Some characters don’t completely embody expected archetypes, the narrative focus often switches between Jen and the men’s varied psychological states – often expressed by the film’s use of primary colors in both mise-en-scène and color correction – in scenes that prolong the wait for action and the set-pieces themselves are spaced out in a way that makes this film not a proto-slasher type flick, but rather a grueling survival horror nightmare. It’s one of those movies that uses some slight narrative cleverness and technical competence and splendor to elevate it above its ultimate familiarity, and for Revenge, the results couldn’t be higher.
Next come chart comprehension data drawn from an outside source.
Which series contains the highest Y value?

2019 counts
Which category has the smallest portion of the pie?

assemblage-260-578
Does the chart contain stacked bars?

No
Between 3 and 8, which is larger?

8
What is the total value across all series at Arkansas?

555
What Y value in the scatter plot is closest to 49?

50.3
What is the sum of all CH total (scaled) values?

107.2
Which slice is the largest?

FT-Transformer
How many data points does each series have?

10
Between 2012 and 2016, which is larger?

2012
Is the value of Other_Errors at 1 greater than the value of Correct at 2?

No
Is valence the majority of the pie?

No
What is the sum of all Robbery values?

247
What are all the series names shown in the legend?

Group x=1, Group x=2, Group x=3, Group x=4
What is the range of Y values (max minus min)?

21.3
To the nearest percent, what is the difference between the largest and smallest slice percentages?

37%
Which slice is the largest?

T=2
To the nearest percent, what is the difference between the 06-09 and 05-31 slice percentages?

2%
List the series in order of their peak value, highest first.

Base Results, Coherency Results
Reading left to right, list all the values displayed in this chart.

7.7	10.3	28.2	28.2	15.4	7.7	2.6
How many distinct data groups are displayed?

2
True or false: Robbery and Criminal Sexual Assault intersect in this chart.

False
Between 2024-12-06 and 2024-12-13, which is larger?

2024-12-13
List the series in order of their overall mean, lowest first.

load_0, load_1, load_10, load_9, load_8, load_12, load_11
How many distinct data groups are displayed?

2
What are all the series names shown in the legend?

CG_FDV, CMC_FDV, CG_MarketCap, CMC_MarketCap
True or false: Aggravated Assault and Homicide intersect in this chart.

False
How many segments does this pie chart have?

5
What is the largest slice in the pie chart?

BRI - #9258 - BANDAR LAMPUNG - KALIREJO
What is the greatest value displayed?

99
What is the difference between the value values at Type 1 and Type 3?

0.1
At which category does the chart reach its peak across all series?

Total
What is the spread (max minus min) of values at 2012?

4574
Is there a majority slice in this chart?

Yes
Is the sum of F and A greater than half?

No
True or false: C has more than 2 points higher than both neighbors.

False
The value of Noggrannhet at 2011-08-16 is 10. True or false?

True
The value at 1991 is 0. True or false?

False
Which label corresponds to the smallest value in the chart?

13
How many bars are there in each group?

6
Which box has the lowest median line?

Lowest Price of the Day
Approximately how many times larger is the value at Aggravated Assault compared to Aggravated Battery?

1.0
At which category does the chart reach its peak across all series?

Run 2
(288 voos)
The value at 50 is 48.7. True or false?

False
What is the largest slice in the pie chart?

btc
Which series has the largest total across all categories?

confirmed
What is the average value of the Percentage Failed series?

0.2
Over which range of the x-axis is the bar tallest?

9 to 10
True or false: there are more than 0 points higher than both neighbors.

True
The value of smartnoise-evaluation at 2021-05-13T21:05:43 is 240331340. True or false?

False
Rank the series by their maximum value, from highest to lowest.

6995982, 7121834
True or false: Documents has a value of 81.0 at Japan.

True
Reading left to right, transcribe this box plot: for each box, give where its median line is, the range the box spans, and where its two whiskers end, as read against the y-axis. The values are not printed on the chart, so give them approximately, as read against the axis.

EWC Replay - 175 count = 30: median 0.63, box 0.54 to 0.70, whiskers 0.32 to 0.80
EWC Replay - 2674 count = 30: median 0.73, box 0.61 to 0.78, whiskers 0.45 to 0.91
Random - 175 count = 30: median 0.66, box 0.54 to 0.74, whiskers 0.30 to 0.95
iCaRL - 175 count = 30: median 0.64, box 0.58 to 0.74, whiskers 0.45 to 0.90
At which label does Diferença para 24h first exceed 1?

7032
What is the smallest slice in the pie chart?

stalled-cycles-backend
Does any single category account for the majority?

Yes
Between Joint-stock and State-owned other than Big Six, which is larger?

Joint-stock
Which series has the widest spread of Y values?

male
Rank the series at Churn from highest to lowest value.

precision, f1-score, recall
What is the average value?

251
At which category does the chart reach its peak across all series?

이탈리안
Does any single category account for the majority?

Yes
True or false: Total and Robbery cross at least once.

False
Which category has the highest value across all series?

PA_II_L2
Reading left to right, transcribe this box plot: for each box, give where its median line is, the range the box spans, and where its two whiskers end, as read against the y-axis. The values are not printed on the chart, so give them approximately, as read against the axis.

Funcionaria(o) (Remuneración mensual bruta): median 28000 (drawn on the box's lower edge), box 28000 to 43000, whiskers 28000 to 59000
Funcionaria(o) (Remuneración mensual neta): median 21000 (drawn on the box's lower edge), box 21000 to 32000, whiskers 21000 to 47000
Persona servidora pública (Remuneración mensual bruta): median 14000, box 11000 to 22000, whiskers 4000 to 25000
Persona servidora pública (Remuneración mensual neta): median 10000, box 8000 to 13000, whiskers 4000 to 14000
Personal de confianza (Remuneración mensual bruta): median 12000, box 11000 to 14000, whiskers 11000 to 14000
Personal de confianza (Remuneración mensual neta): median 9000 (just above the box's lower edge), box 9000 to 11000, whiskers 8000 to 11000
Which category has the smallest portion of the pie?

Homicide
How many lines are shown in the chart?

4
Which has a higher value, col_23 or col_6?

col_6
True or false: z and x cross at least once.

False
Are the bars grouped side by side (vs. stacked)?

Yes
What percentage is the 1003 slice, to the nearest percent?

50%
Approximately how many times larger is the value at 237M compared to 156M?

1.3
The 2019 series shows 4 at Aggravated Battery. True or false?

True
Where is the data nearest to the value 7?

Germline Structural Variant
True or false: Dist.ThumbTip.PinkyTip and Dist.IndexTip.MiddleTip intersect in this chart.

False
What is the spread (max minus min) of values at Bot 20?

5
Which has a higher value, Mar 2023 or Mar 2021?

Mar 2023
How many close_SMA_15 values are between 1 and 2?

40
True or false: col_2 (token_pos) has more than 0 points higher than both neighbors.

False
For every moment when it may feel as though Fargeat accomplishes the bare minimum in order to make such achievements possible, others display a higher altitude of successful directorial intent and outside-the-box thinking that demonstrate her confidence and prowess – and in her debut, no less. Whether you come to satiate a fix for relentless, squirm-inducing über-violence and gore or cathartically revel in Revenge’s of-the-moment post-modernism and feminism championing, it’ll keep your eyes helplessly glued to its new-age grindhouse madness.
In an ideal world, more people would be able to take in this timely and harrowing, yet fully satisfying experience than just those with a Shudder account or those who live within driving distance of an Alamo Drafthouse location, but Fargeat’s debut is the sort of movie that will comfortably reside within its own niche audience, anyway. Many of the internet comments on trailers for Revenge are wholly asinine in their being out of touch with reality without having seen the movie (oh, let me list all of the female protagonists who are effortlessly cool and badass), but are especially foolish after letting its proverbial bloodbath pour over your psyche.
The field day Berger would have with these petulant souls is equally tantalizing.
Berger, John. “Ways of Seeing.” Penguin, 1972.
Gunaratnam, Yasmin, and Vikki Bell. “How John Berger Changed Our Way of Seeing Art.” The Conversation, The Conversation, 5 Jan. 2017, theconversation.com/how-john-berger-changed-our-way-of-seeing-art-70831.